First, lets examine how the Famicom Cassette Recorder works without the Famicom Keyboard. When the game wishes to save custom tracks/leveks, it sends the data encoded into sound pulses to the audio output pin on the Famicom Expansion Port. The user must have the tape deck recording for anything to happen. When it comes time to load a game, the tape plays back the signal and sends it to $4016 D0. The game is waiting for a serial binary signal on that bit and reassembles it appropriately. The Famicom's Microphone on controller #2 behaves similarly. Naturally, I would expect that the audio signal itself is essentially a square wave. (Perhaps there is an ADC in the cassette recorder.)

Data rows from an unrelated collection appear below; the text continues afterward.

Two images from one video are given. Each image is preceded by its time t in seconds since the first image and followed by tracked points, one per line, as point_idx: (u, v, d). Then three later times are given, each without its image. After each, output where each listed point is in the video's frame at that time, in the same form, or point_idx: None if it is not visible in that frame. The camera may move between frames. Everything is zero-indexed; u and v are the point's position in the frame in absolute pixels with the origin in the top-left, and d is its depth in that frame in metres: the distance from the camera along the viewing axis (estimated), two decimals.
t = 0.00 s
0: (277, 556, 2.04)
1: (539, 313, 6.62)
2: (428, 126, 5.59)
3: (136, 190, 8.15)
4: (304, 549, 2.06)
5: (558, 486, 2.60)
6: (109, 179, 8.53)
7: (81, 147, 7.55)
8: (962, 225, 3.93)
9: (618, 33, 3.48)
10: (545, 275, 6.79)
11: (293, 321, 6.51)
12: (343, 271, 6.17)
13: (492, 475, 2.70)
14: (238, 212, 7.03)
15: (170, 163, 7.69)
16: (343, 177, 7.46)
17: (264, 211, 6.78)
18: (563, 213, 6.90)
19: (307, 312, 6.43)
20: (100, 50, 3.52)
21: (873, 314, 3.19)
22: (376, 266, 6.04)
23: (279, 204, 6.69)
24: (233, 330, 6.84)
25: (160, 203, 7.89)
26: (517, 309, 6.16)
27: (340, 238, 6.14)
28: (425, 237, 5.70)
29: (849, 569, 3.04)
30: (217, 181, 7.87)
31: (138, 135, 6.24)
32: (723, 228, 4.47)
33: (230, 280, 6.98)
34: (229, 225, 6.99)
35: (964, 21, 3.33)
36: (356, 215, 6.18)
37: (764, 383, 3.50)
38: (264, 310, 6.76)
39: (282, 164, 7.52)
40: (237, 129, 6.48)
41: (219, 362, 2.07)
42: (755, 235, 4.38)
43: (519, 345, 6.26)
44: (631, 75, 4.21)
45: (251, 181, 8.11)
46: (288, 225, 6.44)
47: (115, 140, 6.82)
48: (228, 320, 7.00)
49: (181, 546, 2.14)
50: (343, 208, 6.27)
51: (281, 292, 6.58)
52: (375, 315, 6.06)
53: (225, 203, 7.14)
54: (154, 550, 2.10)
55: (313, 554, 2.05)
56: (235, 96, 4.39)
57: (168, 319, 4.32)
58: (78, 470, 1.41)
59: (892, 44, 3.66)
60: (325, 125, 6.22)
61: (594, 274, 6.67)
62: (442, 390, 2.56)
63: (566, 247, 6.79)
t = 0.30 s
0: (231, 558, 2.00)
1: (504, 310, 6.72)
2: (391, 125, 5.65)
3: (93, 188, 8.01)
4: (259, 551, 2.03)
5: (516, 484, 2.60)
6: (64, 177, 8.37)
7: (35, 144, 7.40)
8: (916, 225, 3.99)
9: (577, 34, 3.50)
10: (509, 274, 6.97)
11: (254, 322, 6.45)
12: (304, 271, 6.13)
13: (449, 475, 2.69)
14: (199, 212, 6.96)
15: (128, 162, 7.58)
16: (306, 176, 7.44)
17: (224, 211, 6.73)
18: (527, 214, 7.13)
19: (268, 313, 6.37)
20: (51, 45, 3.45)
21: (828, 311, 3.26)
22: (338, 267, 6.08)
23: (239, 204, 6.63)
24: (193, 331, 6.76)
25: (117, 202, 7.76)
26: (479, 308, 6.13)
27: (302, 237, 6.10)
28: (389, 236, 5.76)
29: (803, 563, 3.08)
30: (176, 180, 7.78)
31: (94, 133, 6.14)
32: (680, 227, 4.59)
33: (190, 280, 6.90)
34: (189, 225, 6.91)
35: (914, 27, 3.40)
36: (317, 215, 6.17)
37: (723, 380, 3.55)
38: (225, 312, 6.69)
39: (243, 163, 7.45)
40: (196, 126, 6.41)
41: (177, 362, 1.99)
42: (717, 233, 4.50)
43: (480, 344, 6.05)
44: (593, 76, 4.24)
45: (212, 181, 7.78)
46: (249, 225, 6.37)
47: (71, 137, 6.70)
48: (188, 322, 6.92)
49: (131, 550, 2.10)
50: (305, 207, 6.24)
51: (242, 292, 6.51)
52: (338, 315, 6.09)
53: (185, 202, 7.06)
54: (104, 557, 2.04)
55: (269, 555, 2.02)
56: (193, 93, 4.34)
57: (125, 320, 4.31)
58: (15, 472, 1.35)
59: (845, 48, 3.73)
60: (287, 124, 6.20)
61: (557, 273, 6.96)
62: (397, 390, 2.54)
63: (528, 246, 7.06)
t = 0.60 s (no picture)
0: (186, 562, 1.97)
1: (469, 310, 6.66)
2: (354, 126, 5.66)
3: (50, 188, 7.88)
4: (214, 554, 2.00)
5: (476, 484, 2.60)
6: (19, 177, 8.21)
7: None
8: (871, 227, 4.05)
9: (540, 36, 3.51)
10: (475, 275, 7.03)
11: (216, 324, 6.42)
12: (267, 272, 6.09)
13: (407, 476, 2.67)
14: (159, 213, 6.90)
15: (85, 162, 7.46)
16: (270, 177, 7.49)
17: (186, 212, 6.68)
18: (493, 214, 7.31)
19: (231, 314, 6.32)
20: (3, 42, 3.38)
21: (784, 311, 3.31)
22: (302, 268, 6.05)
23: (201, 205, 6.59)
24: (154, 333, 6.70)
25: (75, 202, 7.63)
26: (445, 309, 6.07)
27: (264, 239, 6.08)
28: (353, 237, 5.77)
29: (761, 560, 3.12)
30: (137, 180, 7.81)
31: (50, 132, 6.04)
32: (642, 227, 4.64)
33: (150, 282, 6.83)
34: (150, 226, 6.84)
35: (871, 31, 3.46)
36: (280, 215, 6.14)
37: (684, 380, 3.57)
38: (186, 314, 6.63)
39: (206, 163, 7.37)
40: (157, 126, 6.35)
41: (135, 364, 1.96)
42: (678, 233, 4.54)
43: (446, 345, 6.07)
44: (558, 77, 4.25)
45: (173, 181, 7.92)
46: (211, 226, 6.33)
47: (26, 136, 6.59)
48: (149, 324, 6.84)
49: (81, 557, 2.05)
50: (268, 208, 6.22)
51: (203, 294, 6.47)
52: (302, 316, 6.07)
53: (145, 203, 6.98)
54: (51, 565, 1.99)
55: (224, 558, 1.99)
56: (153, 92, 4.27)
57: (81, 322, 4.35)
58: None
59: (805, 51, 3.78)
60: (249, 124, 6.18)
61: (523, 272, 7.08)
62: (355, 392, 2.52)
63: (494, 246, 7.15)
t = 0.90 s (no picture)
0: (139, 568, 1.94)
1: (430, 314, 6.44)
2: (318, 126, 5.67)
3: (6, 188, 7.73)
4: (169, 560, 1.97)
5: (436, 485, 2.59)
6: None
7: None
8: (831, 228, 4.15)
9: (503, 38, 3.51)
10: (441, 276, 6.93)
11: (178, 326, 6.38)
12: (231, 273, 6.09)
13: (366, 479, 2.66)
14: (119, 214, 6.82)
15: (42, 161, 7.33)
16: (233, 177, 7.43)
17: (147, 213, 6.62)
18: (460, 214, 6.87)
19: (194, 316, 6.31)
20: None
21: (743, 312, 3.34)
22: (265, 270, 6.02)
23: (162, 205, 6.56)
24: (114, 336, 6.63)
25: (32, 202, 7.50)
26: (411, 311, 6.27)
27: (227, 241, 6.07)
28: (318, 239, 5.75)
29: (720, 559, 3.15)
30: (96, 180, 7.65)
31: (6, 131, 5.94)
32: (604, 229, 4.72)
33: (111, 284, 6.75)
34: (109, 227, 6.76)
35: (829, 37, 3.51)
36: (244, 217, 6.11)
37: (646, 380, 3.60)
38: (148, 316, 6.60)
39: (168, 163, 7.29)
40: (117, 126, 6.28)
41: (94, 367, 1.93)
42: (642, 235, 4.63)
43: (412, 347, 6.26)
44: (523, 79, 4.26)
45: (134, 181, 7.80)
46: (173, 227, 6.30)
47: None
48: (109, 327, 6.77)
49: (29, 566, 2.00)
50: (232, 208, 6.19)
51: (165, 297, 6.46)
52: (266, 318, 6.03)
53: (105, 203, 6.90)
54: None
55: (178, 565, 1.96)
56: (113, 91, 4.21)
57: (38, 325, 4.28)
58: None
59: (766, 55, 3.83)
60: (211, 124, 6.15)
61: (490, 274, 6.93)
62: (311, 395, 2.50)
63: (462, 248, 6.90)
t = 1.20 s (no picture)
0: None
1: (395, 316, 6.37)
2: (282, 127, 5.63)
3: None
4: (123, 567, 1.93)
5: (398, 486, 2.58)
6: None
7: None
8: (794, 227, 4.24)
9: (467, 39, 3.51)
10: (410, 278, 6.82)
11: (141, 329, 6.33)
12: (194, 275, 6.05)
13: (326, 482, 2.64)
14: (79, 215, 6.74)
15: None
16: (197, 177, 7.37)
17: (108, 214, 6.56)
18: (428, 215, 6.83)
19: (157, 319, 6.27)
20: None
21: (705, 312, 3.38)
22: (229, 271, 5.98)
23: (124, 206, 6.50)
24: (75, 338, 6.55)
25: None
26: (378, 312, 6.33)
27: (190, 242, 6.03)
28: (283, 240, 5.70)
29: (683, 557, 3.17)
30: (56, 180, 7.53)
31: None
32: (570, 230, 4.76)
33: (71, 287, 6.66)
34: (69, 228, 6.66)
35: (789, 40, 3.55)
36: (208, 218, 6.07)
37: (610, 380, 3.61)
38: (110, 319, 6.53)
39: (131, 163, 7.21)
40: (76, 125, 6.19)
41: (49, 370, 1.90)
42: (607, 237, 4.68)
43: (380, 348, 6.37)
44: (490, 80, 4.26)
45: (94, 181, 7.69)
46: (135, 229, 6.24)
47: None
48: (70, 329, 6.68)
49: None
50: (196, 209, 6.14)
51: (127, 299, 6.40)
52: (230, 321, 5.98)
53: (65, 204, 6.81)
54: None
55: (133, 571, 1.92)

Now, is there any other reason a non-Nintendo cassette recorder wouldn't work? Perhaps a modification would be needed.
Great Hierophant wrote:
For the Famicom Programmable Series games, Excitebike, Mach Rider and Wrecking Crew, Nintendo had a save/load function for custom built tracks or levels. The game used the Famicom Cassette Recorder to save and load levels/tracks. Now, as Nintendo used the same ROMs for NES versions of these games, I wonder if the save/load functions of these games could work in a front loading NES with a cassette player wired to the NES Expansion Port.
First, lets examine how the Famicom Cassette Recorder works without the Famicom Keyboard. When the game wishes to save custom tracks/leveks, it sends the data encoded into sound pulses to the audio output pin on the Famicom Expansion Port. The user must have the tape deck recording for anything to happen. When it comes time to load a game, the tape plays back the signal and sends it to $4016 D0. The game is waiting for a serial binary signal on that bit and reassembles it appropriately. The Famicom's Microphone on controller #2 behaves similarly. Naturally, I would expect that the audio signal itself is essentially a square wave. (Perhaps there is an ADC in the cassette recorder.)
Now, is there any other reason a non-Nintendo cassette recorder wouldn't work? Perhaps a modification would be needed.
The Atari 2600 had a similar device called the SuperCharger. I remember people making a compilation of games on CD of the games which were originally sold on tapes. Hence apparently it is just analog audio, so as long as the recorder is good enough, you could probably use whatever one you wanted.
Very true, the Supercharger could use any decent cassette player. However, between the 2600 and the cassette recorder there was the Supercharger hardware. That hardware had four major components, the ROM, the RAM, the mapping circuitry and an Analog to Digital Converter. The Cuttle Cart (1) operates similarly but in a far more advanced way.
Now, a NES already has the ROM, the RAM and the mapping circuitry on the cartridge, if any. But what about recording onto and reading back from cassette tapes? The NES does have 4x4-bit and 1x7-bit DACs for its sound channels. But a normal cassette recorder does not have an ADC, perhaps the Famicom's Cassette Recorder does. Otherwise, how can it reliably receive the data, which it expects to be digitized?
What are the voltages for a headphone level signal, and what are the voltages expected by the Famicom expansion port? Perhaps all we need is to run a comparator on the difference between the signal and a low-pass filter of the signal in order to get a 1-bit demodulation of the data on the cassette.
I have been planning to build something like this for quite awhile, i replaced my exp. connector from my deck with a sawed-off ISA connector to make more convinient to use.
Has anyone RE'd the load/save function? i belive it should have somekind of start/stop signatures or similar to indentify what exactly NES is trying to do with it.
I think this tapedrive simulator could be done by using UART, LPT or USB, without using any additional circuitry.
oops! the message above was mine, i forgot to logon!